The DMO’s medium-term strategy for 2016-19 has a target for a 60/40 mix for the FGN’s domestic and external debt obligations. Over the four years through to December 2016, the ratio has moved ten percentage points towards the target, to 76/24. This move is due more to naira exchange-rate depreciation than changes in the currency of issuance. Our chart does not capture the DMO’s latest data release for end-June 2017, which is partial and includes the naira debt of state governments in the domestic total.
H1 2017 saw the return of the FGN to the Eurobond market and the issuance of a diaspora bond to raise a further US$300m. This would have pushed the mix of the FGN’s obligations closer towards the 60/40 target set by the DMO.
In May the director-general of the budget office, Ban Akabueze, said that the FGN was looking to borrow US$3.5bn externally for financing of the 2017 budget deficit.

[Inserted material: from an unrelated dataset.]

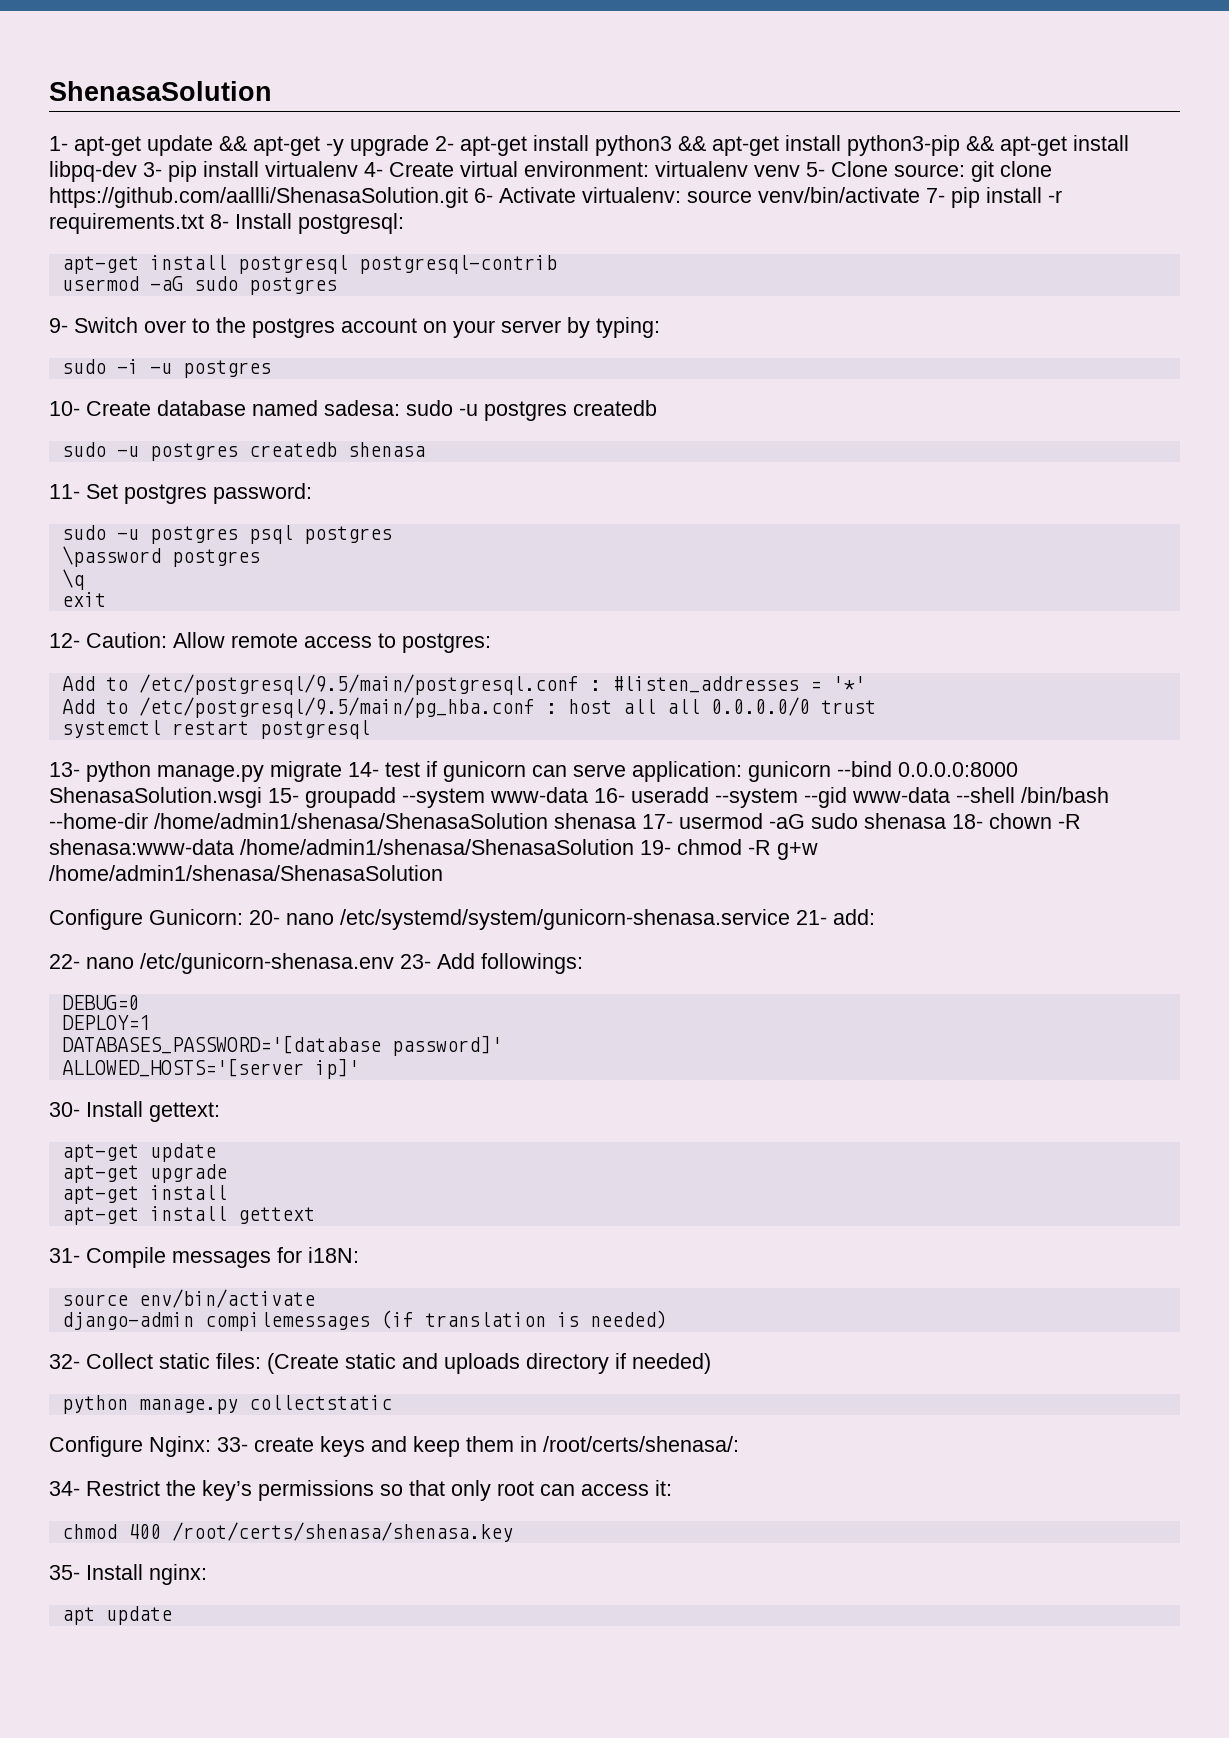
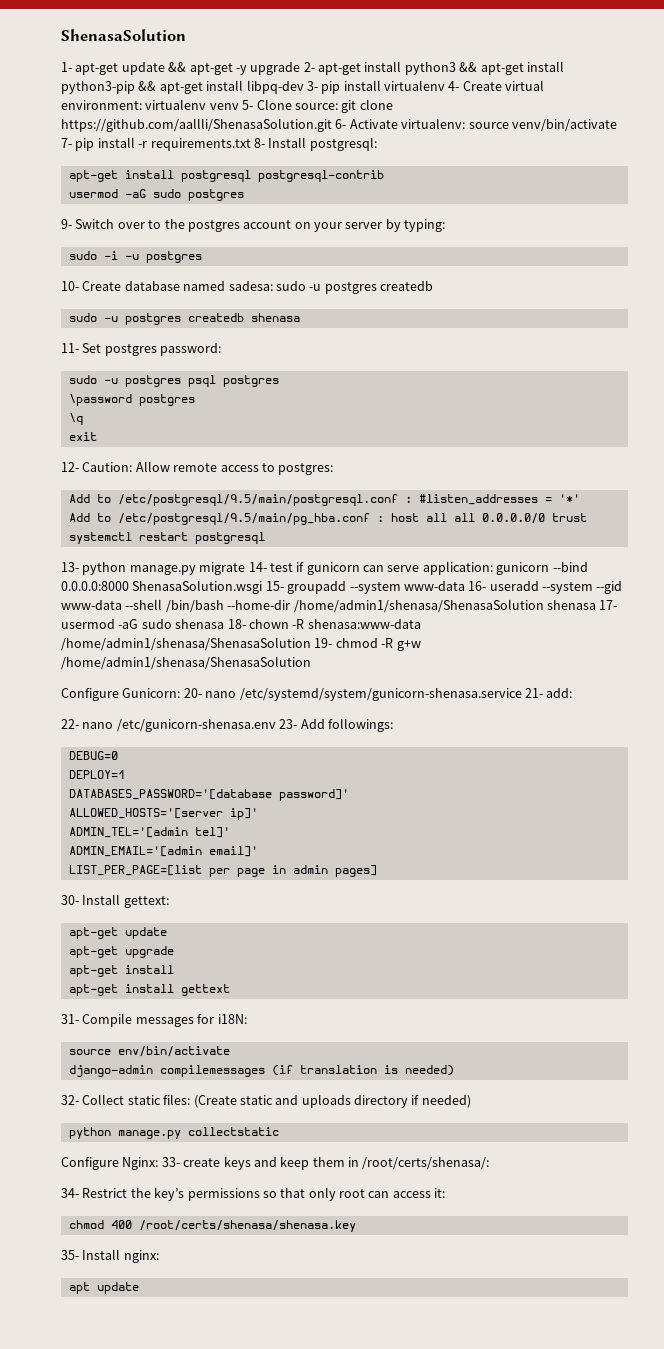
(359, 1068) none -> [68,827,230,838] [68,846,258,857] [68,865,377,877] // ADMIN_TEL='[admin tel]' // ADMIN_EMAIL='[admin email]' // LIST_PER_PAGE=[list per page in admin pages]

This was a restatement of the N1.07trn projection set in the approved budget, and tacit recognition of the fact that the issuance in H1 was allocated towards financing of the 2016 deficit.
Akabueze added that the US$3.5bn would consist of US$2.0bn on concessionary terms and US$1.5bn from the commercial market including Eurobonds. Talks with the World Bank on concessionary lending appear to have faltered although a disbursement of US$400m from the African Development Bank may be forthcoming.
The FGN gave a further boost to the attainment of the target with its proposals for a debt restructuring (Good Morning Nigeria, 15 August 2017).